Я догадался потом, что, видимо, у него так в голове отразилось мое письмо президенту Форду и премьер-министру Ден Ойлу. Я писал там, что советские власти отказываются рассматривать приглашения советским гражданам от иностранных университетов и что я и по частному приглашению не смог бы выехать, поскольку жене моей в выезде было отказано, а я боюсь выезжать без жены: известны случаи, когда советское правительство не разрешает женам выехать к мужьям, а мужьям вернуться к женам.

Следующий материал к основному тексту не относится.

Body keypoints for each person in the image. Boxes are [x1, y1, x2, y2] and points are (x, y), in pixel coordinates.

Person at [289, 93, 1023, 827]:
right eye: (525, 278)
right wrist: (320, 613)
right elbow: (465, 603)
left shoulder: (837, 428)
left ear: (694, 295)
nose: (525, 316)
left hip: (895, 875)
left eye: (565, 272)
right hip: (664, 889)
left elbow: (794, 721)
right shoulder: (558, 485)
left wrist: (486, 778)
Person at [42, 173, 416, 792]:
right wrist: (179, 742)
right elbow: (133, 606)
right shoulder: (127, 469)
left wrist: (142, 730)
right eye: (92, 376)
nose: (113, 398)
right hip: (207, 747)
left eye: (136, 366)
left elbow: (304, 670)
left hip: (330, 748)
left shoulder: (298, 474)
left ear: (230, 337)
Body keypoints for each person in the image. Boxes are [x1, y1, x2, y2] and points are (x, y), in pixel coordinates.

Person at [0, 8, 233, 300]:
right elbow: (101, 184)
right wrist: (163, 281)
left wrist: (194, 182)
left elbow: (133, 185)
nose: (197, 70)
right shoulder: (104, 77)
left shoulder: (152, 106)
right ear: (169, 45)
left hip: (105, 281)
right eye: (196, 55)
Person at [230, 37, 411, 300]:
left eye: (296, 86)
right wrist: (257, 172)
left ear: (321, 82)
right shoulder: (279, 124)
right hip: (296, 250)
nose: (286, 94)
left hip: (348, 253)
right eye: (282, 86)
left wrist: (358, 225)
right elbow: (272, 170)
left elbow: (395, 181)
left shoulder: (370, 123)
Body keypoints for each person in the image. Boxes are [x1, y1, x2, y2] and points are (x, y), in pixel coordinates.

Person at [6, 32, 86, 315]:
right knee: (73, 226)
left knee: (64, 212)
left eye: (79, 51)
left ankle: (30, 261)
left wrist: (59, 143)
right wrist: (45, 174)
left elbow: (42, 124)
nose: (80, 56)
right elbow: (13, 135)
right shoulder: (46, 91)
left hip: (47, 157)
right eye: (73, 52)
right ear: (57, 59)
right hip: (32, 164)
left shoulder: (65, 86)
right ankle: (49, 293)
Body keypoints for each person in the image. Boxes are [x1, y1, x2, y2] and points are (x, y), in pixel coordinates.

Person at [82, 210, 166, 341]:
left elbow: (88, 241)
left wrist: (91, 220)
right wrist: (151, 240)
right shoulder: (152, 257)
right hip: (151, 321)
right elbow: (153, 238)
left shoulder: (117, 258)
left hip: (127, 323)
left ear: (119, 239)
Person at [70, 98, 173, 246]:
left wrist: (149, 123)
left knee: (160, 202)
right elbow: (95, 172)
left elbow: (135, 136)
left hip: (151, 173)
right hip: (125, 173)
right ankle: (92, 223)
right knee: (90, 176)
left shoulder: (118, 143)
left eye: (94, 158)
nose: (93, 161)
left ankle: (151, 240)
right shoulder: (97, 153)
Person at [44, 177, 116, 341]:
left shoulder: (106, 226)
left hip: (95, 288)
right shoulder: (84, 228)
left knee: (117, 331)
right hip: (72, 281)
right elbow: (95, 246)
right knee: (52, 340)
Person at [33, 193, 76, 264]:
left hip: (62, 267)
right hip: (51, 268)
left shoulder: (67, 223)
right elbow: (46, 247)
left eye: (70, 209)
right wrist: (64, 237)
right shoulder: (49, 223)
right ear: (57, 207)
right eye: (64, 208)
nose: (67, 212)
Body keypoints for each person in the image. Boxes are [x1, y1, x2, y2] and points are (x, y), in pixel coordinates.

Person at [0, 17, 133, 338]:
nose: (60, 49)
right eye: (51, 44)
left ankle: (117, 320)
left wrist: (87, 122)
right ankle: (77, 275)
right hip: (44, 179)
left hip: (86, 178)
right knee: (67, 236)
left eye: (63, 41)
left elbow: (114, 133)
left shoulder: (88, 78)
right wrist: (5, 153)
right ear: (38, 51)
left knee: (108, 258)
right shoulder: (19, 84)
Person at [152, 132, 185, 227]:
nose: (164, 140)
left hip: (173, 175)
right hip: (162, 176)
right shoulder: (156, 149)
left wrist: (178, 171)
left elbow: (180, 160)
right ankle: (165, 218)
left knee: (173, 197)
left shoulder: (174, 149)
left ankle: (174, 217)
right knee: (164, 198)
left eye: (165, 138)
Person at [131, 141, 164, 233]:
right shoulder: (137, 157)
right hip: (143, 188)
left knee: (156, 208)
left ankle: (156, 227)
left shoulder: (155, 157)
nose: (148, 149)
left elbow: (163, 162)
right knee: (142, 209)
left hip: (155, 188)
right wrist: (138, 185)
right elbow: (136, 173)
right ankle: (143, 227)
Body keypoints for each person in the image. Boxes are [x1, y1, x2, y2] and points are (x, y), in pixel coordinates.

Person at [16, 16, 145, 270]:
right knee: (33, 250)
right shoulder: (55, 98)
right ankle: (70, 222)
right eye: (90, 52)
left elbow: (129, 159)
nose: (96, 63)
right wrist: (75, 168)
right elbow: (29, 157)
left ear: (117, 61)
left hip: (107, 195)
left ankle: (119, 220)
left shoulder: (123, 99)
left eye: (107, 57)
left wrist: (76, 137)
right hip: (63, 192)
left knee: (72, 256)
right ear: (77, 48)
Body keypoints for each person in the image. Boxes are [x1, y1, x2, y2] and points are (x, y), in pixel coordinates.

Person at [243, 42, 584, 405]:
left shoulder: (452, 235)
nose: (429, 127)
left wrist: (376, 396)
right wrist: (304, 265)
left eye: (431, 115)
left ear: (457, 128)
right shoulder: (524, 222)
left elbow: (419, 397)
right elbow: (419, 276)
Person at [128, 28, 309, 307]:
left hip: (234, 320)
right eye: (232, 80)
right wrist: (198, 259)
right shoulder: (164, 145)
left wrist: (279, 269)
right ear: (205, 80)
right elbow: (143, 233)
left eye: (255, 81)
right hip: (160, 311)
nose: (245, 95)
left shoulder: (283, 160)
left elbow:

Между тем "Чернов" все продолжал бубнить, что им мои интервью известны, статья о политзаключенных тоже "да, лагеря у нас есть, вот для таких, как вы", ждут только из-за границы некоторые дополнительные материалы, чтобы дать мне хороший срок. Я молчал, все эти разговоры а они утомительно один на другой похожи давно мне известны; так мне было неинтересно все это, что даже неинтересно было сказать ему что-нибудь обидное. Я молчал, но это его, вероятно, еще более злило.
Тут мы подъехали к границе Москвы. Постовой ГАИ махнул жезлом, чтоб мы остановились, но мои похитители только усмехнулись — и тот отскочил с дороги, сам что-то сообразив.
— К вам на родину едем, — сказал мне правый.
— Ну, родился я в Москве, так что скорее едем с родины, а, впрочем, здесь все кругом моя родина.
— Да есть ли у вас родина? — снова ввязался левый.
Тут обнаружилось, что едем не туда: шофер не знал дороги. Мы выехали на кольцевую и через несколько километров снова повернули от Москвы на этот раз по Калужскому шоссе.